PROBLEM DETAILS:
Every line of the entries below that carries the string "feTurbulence" should be copied.

PROVIDED MATERIAL:
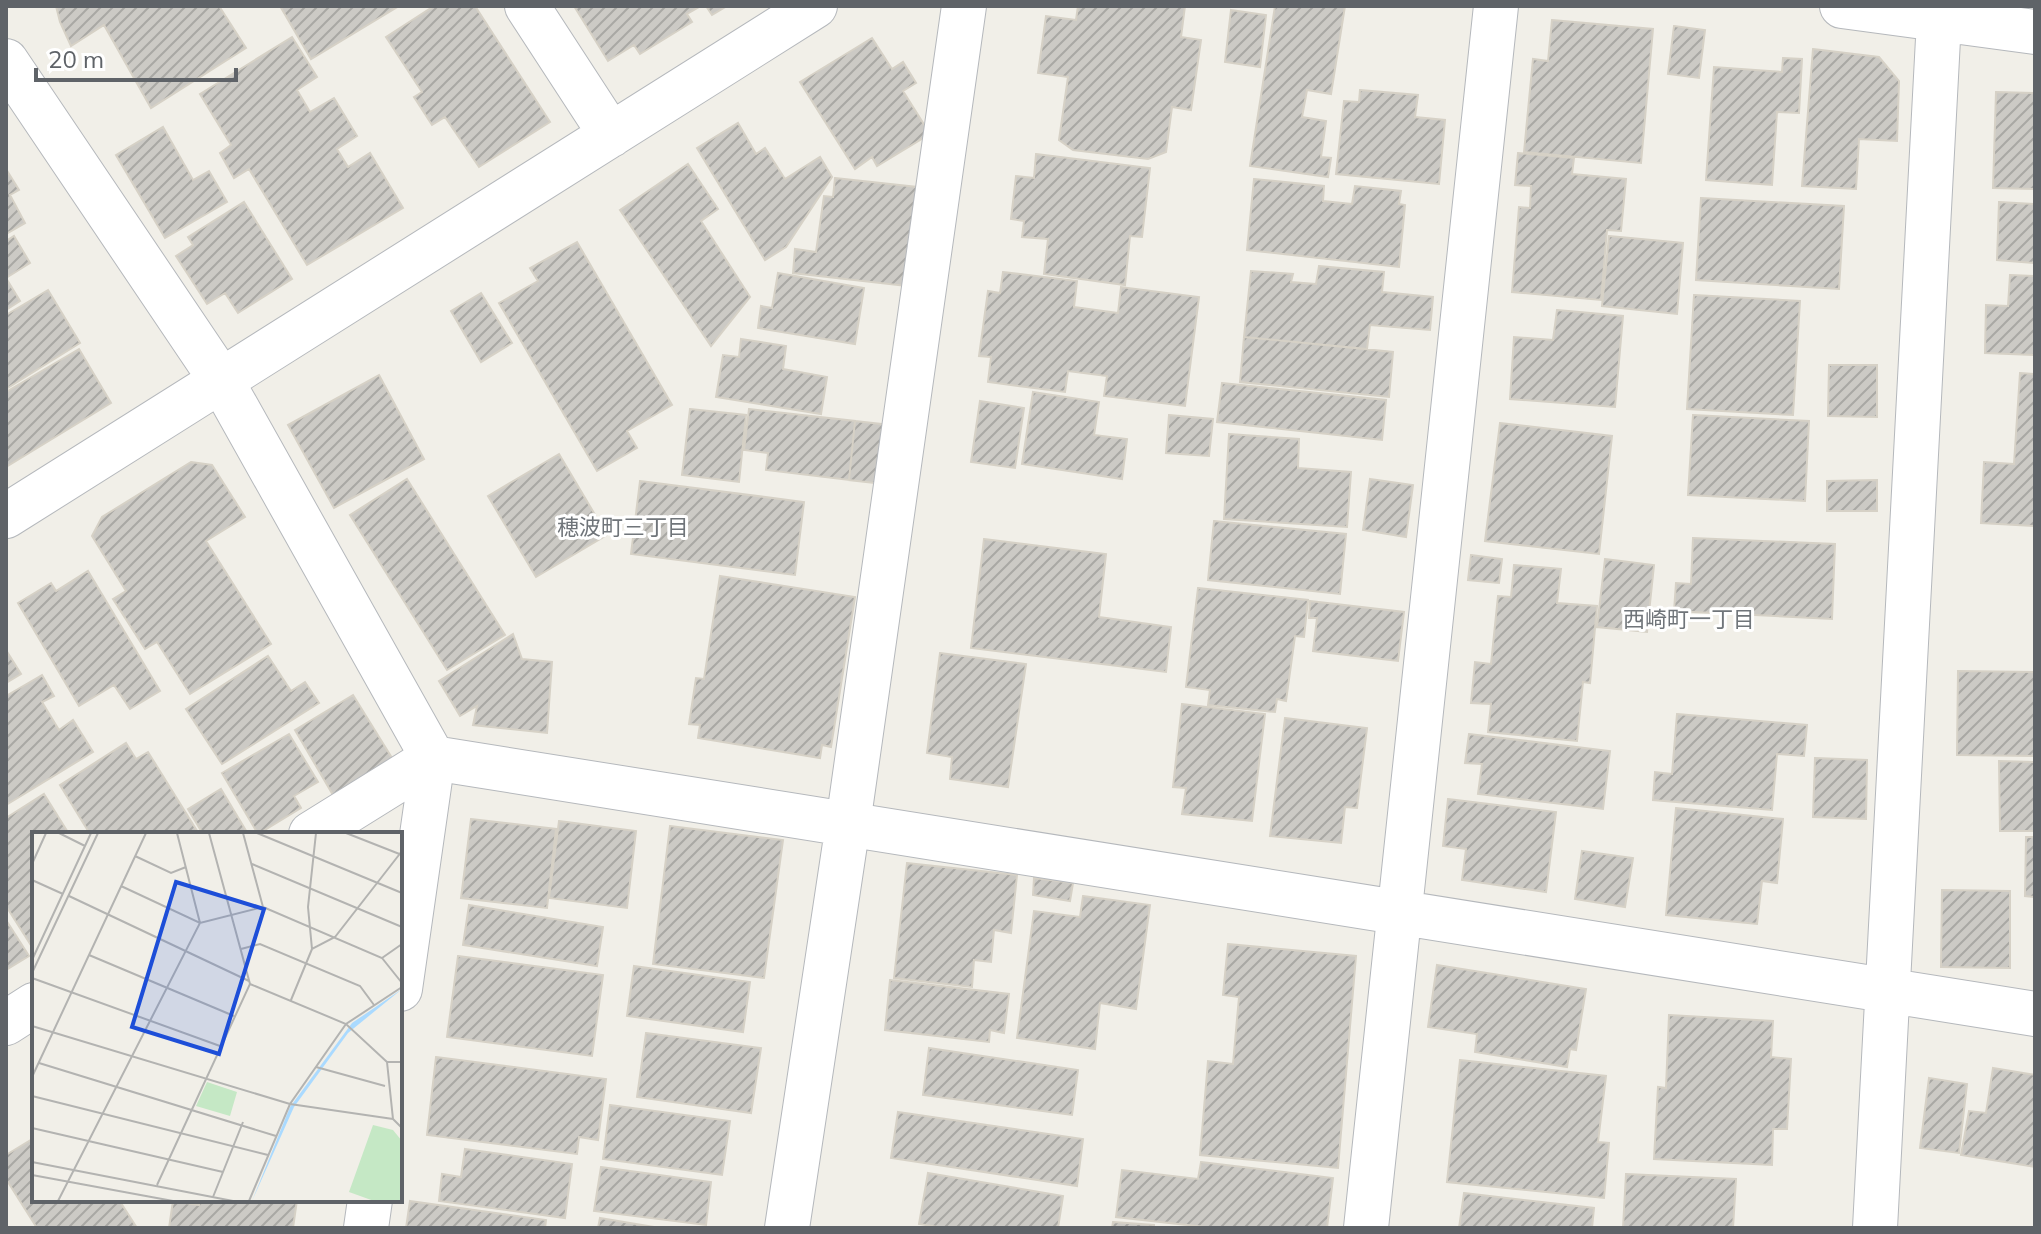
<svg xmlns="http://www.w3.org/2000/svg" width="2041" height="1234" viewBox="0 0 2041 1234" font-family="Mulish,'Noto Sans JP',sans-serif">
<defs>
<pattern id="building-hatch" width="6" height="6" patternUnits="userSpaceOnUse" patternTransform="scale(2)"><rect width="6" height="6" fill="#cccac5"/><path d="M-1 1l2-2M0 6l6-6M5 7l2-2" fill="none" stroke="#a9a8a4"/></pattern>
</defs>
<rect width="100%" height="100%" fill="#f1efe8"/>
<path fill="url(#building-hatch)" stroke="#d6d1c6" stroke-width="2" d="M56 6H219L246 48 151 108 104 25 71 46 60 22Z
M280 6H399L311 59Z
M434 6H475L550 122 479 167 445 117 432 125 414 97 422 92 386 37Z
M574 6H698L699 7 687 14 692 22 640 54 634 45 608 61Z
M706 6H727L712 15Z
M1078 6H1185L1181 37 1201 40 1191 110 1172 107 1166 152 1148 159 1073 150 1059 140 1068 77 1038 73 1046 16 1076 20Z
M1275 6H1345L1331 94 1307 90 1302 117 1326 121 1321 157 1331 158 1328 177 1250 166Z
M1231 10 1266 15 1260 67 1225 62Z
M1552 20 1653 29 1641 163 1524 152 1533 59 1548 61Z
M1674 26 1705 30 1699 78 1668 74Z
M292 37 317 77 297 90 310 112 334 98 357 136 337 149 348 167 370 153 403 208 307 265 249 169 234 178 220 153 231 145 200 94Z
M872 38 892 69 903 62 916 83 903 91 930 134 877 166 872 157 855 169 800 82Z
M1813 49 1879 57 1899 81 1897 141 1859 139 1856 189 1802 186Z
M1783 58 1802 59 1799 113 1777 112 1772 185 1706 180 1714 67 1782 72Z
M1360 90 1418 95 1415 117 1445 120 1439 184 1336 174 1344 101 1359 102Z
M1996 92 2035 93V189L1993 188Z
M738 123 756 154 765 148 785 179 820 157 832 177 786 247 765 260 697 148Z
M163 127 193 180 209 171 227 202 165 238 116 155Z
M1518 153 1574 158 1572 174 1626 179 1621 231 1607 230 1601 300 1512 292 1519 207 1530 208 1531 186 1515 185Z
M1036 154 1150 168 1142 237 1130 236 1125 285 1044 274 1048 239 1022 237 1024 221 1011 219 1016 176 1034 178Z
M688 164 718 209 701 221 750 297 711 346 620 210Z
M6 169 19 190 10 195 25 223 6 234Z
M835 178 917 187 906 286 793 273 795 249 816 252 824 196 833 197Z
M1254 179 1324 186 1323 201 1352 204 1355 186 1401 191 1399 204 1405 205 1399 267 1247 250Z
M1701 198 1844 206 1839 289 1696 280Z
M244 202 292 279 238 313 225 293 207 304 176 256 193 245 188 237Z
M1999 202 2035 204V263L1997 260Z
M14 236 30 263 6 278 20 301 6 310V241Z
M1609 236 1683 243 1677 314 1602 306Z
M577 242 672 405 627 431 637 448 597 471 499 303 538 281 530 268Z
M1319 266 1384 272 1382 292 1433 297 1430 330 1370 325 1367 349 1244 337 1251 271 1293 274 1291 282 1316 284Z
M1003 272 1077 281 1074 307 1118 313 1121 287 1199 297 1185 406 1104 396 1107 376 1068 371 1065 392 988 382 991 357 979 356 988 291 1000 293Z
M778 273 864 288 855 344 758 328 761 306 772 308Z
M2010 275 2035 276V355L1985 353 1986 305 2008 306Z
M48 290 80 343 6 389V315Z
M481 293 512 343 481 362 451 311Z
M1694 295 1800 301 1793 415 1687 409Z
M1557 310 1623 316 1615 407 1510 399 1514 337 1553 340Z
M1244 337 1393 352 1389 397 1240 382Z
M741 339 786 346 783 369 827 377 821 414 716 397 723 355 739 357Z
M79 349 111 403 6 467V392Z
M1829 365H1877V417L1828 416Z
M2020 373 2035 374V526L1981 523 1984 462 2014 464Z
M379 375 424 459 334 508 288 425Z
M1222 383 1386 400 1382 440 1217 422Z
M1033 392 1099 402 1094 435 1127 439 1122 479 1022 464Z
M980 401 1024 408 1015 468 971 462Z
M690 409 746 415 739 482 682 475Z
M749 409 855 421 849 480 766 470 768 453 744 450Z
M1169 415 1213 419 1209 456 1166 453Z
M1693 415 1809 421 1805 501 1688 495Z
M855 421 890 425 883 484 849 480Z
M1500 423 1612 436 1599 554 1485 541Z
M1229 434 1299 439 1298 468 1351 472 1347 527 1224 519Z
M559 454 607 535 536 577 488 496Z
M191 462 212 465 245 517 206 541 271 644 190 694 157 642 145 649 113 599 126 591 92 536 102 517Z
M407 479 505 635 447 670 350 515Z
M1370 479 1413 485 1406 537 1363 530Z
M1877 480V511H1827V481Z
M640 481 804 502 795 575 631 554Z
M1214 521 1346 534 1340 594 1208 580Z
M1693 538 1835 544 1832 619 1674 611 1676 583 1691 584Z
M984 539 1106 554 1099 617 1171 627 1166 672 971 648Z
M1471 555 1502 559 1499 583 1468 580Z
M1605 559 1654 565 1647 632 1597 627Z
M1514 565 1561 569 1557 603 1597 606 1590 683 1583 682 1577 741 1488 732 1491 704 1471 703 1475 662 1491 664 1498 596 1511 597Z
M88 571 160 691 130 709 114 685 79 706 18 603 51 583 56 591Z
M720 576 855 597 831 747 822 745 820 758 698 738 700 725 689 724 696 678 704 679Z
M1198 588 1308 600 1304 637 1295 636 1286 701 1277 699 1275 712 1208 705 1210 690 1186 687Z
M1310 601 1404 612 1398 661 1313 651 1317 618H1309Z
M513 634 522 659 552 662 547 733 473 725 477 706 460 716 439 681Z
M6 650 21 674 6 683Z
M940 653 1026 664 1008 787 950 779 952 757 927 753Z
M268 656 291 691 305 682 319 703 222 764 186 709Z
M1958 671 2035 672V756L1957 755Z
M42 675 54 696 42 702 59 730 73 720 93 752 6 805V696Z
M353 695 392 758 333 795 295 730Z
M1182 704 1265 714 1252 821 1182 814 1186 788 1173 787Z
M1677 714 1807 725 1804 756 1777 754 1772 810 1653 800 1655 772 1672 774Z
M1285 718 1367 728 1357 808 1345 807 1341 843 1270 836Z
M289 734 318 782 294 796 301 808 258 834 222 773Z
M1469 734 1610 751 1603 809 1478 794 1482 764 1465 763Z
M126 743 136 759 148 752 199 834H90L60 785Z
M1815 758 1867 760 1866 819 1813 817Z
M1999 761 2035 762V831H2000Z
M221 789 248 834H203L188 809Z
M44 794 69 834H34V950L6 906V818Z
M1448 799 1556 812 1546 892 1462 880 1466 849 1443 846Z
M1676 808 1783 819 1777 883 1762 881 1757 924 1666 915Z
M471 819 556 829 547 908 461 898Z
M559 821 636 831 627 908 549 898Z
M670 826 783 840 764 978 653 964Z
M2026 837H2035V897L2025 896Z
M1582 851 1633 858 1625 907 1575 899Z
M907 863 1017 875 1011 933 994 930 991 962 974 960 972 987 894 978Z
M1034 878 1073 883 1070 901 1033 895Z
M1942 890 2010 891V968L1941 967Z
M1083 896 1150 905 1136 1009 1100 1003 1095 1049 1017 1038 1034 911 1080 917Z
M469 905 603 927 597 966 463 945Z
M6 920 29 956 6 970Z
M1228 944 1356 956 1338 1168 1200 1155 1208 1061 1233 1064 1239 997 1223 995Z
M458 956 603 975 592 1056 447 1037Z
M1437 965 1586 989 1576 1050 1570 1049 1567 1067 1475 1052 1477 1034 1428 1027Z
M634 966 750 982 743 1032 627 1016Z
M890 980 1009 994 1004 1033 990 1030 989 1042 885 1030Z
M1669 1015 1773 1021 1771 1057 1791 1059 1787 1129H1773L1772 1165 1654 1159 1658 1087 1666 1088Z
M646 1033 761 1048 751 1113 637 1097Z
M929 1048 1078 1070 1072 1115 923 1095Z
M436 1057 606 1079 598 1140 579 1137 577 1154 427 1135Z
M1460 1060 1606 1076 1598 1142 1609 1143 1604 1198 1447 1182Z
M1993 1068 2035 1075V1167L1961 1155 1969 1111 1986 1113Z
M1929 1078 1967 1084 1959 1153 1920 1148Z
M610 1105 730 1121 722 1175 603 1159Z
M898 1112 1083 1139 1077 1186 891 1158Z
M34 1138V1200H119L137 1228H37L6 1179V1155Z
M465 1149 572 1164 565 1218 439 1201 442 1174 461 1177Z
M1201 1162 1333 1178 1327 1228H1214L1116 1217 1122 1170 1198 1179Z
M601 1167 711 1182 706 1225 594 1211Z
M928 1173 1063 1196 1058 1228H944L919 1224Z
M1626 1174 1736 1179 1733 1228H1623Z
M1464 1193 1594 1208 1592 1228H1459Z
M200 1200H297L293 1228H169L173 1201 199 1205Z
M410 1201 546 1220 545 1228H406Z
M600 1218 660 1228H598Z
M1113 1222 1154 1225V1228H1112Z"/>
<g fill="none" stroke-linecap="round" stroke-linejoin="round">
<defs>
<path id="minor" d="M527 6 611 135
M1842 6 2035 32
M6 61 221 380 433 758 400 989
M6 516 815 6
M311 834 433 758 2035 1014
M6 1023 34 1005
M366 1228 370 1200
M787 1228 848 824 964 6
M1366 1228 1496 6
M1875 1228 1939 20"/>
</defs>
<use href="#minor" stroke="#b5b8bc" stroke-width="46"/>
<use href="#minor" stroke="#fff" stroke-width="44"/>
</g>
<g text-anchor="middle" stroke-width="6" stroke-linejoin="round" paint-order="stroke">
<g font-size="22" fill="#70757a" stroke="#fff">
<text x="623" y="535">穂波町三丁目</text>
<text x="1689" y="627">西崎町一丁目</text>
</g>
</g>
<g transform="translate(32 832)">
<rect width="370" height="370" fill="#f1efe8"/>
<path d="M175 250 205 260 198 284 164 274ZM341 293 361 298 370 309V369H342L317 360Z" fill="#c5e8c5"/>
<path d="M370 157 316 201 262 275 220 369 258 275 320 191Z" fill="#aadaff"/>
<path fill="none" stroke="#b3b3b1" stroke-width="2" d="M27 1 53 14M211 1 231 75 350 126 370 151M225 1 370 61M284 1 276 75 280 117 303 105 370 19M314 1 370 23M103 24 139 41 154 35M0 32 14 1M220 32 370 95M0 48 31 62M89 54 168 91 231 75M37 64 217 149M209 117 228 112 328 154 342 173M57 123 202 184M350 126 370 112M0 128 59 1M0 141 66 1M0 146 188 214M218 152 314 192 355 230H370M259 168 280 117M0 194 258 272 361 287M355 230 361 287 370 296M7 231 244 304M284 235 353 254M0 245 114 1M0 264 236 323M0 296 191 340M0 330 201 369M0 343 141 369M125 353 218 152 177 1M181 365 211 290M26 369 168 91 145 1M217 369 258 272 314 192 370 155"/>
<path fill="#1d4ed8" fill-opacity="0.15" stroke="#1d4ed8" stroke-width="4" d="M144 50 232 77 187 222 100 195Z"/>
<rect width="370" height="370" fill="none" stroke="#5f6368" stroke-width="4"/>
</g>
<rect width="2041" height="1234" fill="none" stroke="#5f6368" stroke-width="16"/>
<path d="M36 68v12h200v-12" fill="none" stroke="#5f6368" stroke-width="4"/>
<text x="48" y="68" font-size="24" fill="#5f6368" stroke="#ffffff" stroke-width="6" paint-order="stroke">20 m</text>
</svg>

...

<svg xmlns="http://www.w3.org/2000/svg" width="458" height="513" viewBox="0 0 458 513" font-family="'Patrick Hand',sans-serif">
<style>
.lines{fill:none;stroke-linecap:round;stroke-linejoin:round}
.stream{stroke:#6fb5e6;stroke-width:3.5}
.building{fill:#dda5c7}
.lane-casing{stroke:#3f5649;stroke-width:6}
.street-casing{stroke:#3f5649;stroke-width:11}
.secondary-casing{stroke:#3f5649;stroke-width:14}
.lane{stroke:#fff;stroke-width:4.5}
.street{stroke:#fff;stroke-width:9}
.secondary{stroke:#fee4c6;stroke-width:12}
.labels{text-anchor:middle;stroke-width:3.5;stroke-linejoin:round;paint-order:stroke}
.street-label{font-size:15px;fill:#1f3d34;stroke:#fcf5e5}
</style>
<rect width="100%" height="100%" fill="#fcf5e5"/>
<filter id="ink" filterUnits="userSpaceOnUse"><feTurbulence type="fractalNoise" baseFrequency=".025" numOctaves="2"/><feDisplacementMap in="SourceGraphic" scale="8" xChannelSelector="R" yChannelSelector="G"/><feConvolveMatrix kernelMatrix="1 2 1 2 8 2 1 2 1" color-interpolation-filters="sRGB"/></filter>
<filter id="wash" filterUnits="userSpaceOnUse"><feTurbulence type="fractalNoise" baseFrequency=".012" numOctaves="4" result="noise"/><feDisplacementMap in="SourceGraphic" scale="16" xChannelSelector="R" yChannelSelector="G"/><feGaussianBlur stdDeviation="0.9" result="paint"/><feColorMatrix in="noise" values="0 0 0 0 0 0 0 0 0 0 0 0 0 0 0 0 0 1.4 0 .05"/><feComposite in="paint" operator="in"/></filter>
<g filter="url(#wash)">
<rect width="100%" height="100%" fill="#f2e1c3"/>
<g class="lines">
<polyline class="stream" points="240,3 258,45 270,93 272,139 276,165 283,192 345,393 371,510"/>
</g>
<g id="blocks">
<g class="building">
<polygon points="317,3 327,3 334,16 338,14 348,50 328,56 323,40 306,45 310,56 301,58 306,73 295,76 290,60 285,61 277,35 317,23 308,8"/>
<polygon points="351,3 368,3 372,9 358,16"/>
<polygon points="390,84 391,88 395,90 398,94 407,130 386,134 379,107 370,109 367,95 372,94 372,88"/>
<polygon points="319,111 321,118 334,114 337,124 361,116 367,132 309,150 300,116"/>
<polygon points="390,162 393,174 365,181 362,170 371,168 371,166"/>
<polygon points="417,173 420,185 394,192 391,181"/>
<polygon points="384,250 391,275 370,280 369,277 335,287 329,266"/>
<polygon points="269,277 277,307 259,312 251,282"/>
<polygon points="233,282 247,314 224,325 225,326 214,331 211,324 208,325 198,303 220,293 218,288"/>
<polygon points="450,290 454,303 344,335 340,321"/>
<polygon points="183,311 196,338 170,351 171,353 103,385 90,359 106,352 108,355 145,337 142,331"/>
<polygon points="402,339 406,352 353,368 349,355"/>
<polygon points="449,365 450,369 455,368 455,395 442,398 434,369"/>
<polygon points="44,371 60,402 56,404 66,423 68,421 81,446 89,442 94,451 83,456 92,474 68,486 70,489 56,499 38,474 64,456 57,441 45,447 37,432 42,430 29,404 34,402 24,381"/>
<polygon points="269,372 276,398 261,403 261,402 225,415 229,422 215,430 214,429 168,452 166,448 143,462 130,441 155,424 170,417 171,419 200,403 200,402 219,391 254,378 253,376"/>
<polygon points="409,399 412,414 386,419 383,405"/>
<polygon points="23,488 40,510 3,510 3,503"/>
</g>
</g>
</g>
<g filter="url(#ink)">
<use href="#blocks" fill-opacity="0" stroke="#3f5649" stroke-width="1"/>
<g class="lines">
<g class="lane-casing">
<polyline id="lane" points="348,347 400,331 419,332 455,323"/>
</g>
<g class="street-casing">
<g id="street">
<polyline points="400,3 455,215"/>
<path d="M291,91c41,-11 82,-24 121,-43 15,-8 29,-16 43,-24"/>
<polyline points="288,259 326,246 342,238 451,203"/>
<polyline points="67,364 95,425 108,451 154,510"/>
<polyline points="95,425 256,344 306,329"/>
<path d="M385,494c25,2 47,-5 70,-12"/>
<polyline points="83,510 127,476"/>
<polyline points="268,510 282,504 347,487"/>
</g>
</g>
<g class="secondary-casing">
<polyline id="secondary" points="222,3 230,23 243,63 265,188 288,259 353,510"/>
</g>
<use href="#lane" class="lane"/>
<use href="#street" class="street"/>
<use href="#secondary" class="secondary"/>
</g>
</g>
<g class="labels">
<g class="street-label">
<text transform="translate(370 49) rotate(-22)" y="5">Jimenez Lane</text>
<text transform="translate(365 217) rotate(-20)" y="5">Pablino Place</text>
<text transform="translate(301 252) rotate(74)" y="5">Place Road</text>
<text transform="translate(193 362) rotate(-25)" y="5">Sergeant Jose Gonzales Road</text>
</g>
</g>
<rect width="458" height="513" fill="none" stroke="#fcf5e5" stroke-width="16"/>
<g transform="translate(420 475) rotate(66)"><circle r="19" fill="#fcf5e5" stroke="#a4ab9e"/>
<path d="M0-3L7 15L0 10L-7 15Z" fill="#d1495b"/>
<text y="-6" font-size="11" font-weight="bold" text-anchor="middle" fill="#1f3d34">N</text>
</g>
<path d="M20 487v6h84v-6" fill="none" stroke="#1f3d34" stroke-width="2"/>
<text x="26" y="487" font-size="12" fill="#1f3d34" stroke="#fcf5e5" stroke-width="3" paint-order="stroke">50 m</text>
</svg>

OUTPUT OF THE EXERCISE:
<filter id="ink" filterUnits="userSpaceOnUse"><feTurbulence type="fractalNoise" baseFrequency=".025" numOctaves="2"/><feDisplacementMap in="SourceGraphic" scale="8" xChannelSelector="R" yChannelSelector="G"/><feConvolveMatrix kernelMatrix="1 2 1 2 8 2 1 2 1" color-interpolation-filters="sRGB"/></filter>
<filter id="wash" filterUnits="userSpaceOnUse"><feTurbulence type="fractalNoise" baseFrequency=".012" numOctaves="4" result="noise"/><feDisplacementMap in="SourceGraphic" scale="16" xChannelSelector="R" yChannelSelector="G"/><feGaussianBlur stdDeviation="0.9" result="paint"/><feColorMatrix in="noise" values="0 0 0 0 0 0 0 0 0 0 0 0 0 0 0 0 0 1.4 0 .05"/><feComposite in="paint" operator="in"/></filter>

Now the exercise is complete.